Rand’s next challenge was rejection. Her first novel, We the Living (original title: Air Tight) sank after it was released without advertising. Next came The Fountainhead (original title: Second-Hand Lives), which was rejected by twelve editors – one of whom said it had no commercial value. Archibald Ogden, a new editor at Boggs-Merrill, was the thirteenth, and when the head office declined the book he placed his job on the line for it.
The book has since sold over five million copies.

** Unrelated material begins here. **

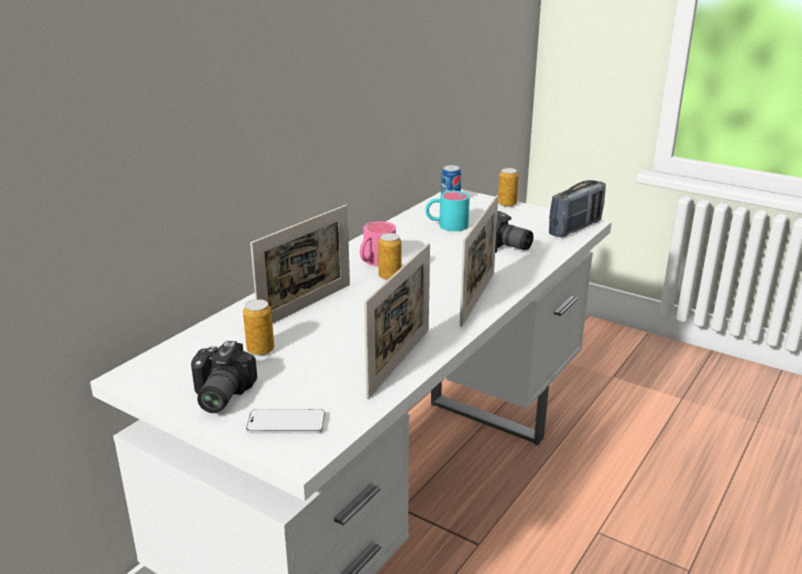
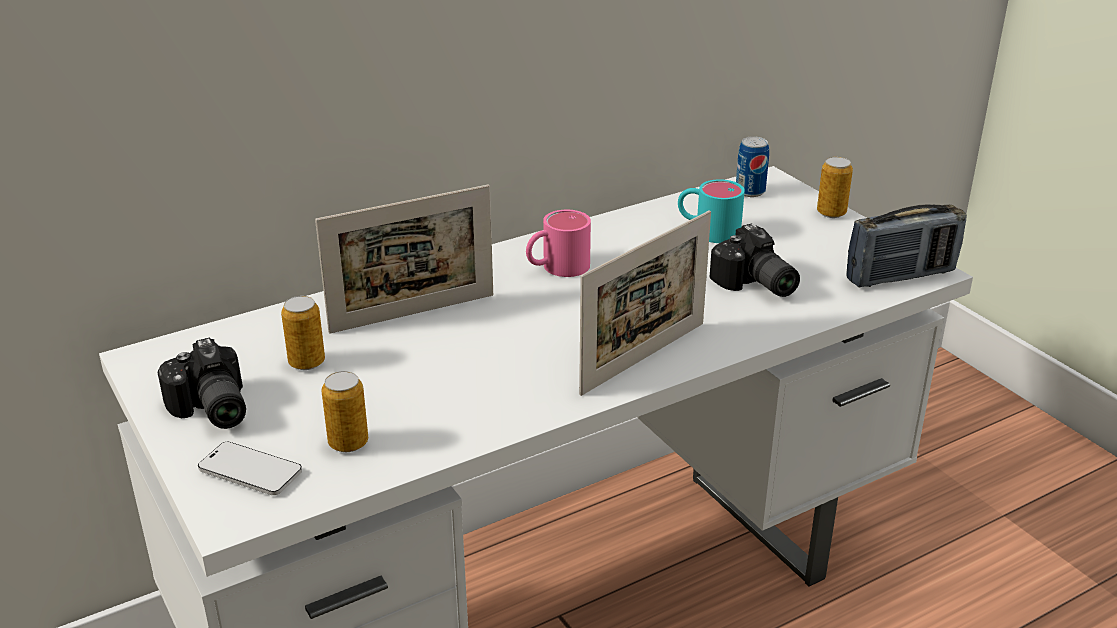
camera: 25 degrees right, 5 degrees up
(217, 395) = (210, 410): camera -> camera turned 60 degrees counterclockwise
(390, 276) = (556, 295): can -> can (348, 443)
(399, 362) = (454, 426): picture frame -> none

Sales were slow at first, but the book’s increasing popularity freed Rand from the burden of grinding poverty. In 1943, she insisted on fifty thousand dollars for the movie rights – and got it, so after learning the good news, she and Frank went out to eat and happily selected the sixty-five cent meals instead of the forty-five cent ones. But her intransigent personality only strengthened, evident in demands such as an insistence that Roark’s courtroom speech be filmed in its entirety*.

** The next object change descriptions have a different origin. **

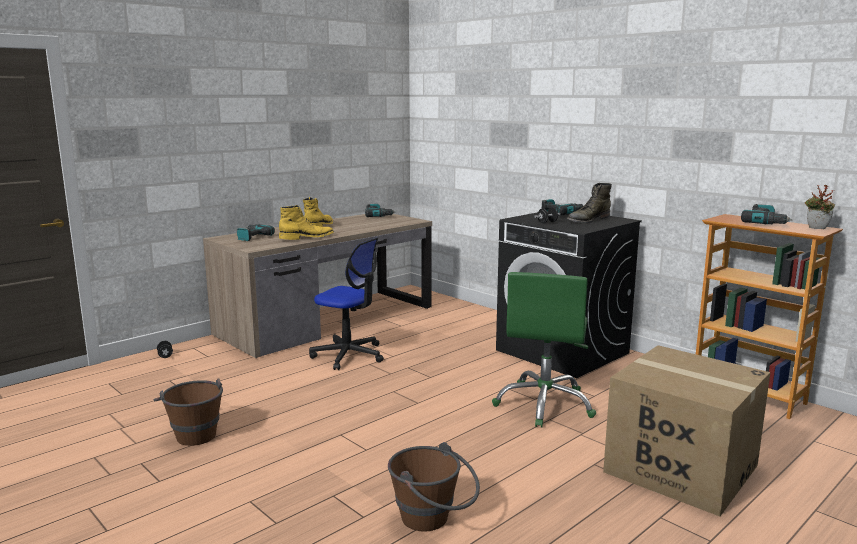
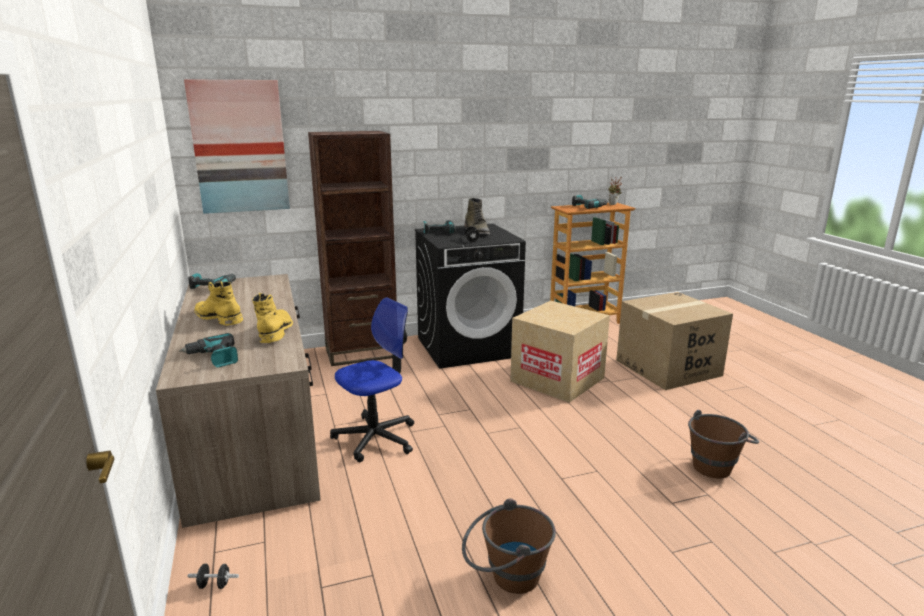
camera: 65 degrees left, 5 degrees up
(444, 112) = (239, 147): none -> picture
(488, 318) = (361, 352): none -> brown bookcase
(544, 404) = (557, 379): green office chair -> cardboard box

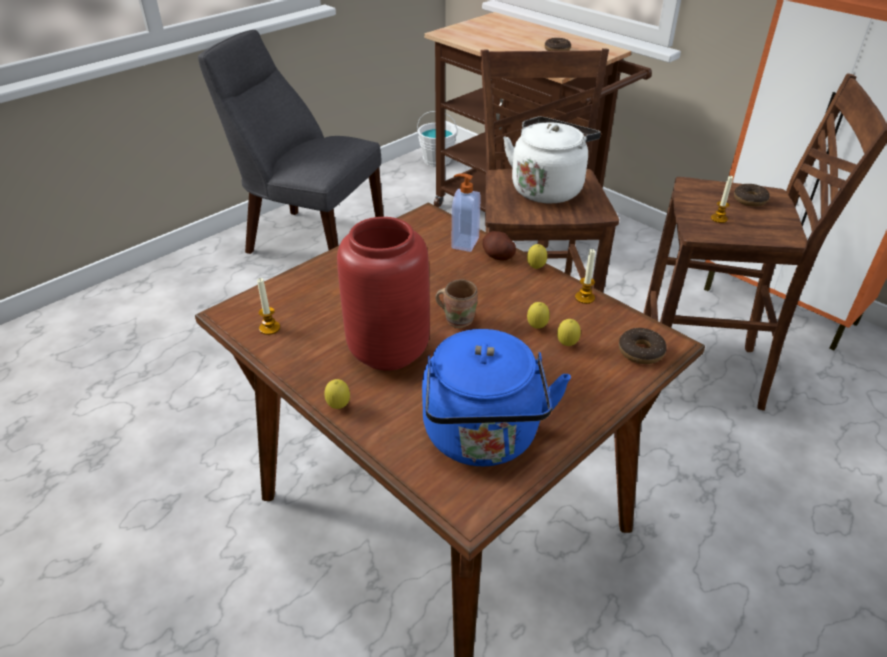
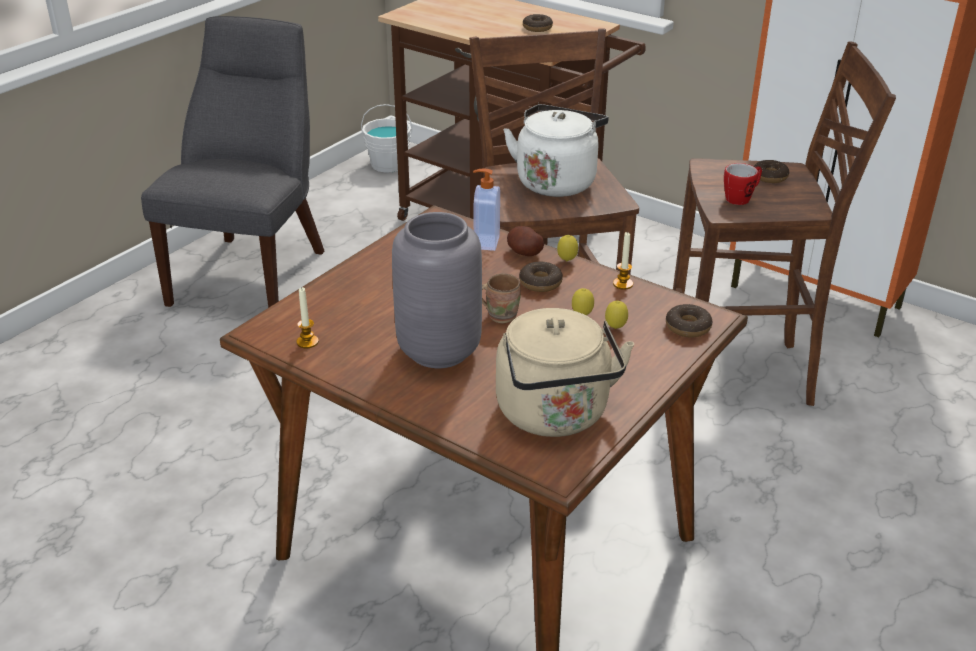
camera: 10 degrees left, 5 degrees down
(310, 241) = (253, 273): grey chair -> grey chair turned 90 degrees clockwise
(339, 407) = (406, 404): lemon -> none
(387, 350) = (437, 350): red vase -> grey vase
(483, 439) = (555, 416): blue kettle -> beige kettle
(505, 289) = (540, 283): none -> donut
(719, 219) = (741, 198): candle -> mug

And many of the reviews were negative. The book still achieved a grassroots popularity that resulted in good sales, though, and the royalties enabled Rand to work on her masterpiece, Atlas Shrugged (original title: The Strike).
There was as much drama in her personal life as in her professional one. Rand’s brilliance and charisma couldn’t always compensate for her “hair-trigger temper” and a curious lack of emotional intelligence. When she discovered her youngest sister Nora was the sole surviving member of her family - her parents and other sister died in the siege of Leningrad - she did everything she could to bring Nora to the States for a “visit”.
Yet Nora, unlike Rand, had no intention of staying. She was accustomed to life in Soviet Russia and eventually returned, after many bitter arguments with her older sister on the subject. Rand couldn’t tolerate a difference of opinion when it came to Communism.
But even that pales beside Rand’s affair with Branden’s husband. Nathaniel Branden was a psychologist twenty-five years Rand’s junior, who met Barbara through their mutual admiration for Rand’s work. He became Rand’s “intellectual heir” and they finally held a meeting with their respective spouses to discuss their attraction.
Rand explained that since she and Nathaniel were so well-matched intellectually, it only made sense for them to be together. So Barbara Branden and Frank O’Connor agreed to give them an afternoon a week for a meeting of the minds (and bodies).
Rational and civilized though this agreement may have been, the affair did not end happily, and it culminated in Rand’s discovery that Nathaniel was having another affair with a younger woman. The account of it in Michael Shermer’s Why People Believe Weird Things makes it sound like farce, but Barbara Branden spells it out in much more painful detail, not sparing either herself or Rand. That was the beginning of the end for Rand’s personal life, if not her professional one.
I loved reading this book, partly because I could identify with a writer who wasn’t accepted by her family and who fled her native land to live in a First World country. But also because it’s a meticulous and deeply insightful study of a famous (or infamous) life. And Barbara Branden’s discussion is always balanced. As she put it, those who hold Rand in either adoration or abhorrence overlook her humanity… which is sometimes what Rand did for people who disagreed with her values.
Ultimately, this is the story of the triumph and the tragedy of Ayn Rand. I recommend it.
*Granted, it’s shorter than John Galt’s, but that’s not saying much.